All in all, the novel confirmed my prejudices about historical fiction. The author, Francesco Ongaro, has obviously done some homework. Old Bristol Bridge with its houses is described as are several of Bristol’s mediaeval streets: he locates the Cabots’ house in Temple Street and Wine Street is mentioned. But the attitudes and concerns of Sebastian Cabot, the first-person narrator, are those of today, not those of the late 15th and early 16th centuries. The sense of alienation which underlies Sebastian’s self-perception wouldn’t be out of place in a novel by Camus.
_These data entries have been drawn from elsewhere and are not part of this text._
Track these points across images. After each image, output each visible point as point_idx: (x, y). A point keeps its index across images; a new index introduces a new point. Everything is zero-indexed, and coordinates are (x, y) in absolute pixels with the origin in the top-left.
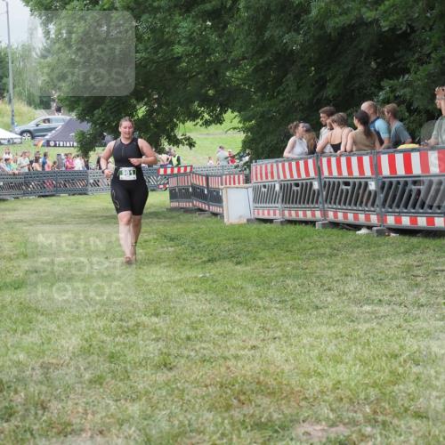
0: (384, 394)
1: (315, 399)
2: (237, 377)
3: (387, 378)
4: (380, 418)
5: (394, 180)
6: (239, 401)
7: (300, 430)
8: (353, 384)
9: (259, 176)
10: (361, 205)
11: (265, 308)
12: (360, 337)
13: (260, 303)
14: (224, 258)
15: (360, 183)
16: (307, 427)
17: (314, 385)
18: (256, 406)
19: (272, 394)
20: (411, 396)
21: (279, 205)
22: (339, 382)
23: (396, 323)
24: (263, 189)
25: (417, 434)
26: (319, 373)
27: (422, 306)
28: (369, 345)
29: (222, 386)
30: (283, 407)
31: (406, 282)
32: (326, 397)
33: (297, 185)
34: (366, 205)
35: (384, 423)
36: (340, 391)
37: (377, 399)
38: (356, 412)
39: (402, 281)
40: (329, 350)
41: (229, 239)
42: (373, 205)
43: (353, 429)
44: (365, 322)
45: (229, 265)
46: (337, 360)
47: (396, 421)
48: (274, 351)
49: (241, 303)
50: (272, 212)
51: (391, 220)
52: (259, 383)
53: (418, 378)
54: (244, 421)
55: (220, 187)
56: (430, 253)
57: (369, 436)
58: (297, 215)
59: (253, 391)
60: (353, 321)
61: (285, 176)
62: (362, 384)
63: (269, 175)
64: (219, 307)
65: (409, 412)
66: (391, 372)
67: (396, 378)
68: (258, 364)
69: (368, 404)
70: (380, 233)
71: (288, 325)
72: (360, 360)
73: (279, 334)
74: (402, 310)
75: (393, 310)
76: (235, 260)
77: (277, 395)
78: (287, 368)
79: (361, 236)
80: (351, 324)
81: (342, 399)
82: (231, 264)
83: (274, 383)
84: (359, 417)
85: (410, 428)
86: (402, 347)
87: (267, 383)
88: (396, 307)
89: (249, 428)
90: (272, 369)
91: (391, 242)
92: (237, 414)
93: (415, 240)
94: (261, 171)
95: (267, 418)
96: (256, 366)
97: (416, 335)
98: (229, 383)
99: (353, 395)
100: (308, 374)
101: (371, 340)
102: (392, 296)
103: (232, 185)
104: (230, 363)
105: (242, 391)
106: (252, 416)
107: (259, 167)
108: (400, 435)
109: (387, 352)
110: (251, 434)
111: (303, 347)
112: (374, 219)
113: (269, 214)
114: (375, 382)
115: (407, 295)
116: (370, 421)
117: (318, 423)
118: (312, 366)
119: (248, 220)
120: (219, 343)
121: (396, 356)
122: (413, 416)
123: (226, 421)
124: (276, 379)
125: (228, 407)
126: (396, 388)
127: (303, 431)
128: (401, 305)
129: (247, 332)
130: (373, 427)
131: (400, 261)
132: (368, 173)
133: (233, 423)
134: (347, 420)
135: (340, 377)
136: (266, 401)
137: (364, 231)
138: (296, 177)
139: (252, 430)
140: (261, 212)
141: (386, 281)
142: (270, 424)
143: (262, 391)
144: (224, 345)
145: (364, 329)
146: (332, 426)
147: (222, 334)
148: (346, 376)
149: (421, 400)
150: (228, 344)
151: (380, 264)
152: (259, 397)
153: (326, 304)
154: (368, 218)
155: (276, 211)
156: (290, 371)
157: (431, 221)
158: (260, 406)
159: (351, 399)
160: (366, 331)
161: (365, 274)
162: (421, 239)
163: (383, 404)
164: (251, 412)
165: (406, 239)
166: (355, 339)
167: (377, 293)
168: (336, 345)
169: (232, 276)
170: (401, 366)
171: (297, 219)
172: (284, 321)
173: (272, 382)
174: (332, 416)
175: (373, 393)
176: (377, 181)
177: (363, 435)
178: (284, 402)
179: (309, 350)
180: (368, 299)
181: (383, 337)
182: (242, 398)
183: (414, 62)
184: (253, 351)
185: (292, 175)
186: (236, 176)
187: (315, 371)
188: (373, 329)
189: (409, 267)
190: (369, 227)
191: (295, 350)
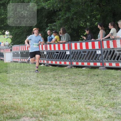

The narrator’s reflections on the religious upheavals of the day - ‘… l’inanità di siffatte beghe religiose. … ovunque un invocare Dio a testimonio dei propri principi , ma Lui, in tanto sentirsi tirato da ogni parte, temo che abbia finito per partirsene da tutto e da tutti e non si riconosca in nessuno di coloro che ritengono d’essere i suoi apostoli prediletti’ [the inanity of such bickering over religion … everywhere people invoking God to support their particular religious doctrines to the extent that I fear the Deity, feeling himself pulled in every direction will end up leaving them to it, refusing to identify himself with any of those who claim to be his beloved disciples] - whilst admirable, reflect the sentiments of a Guardian or Corriere della sera reader rather than the outlook of someone living then. And there is a curious omission: when the Cabots move to Bristol they seem to have no difficulty communicating with the natives. In fact there’s no mention of their speaking a different language. So perhaps Ongaro has stumbled upon a hitherto unknown fact: in the late fifteenth century Bristolians spoke Italian not English. Or perhaps I’ve got it wrong: maybe Venetians of the period spoke Brizzle not Italian.
In short, although the depiction of Sebastian’s character is interesting if unhistorical , if you’re looking for a book which brings Tudor Bristol alive I’d pass on this one in the unlikely event of its ever being published in English.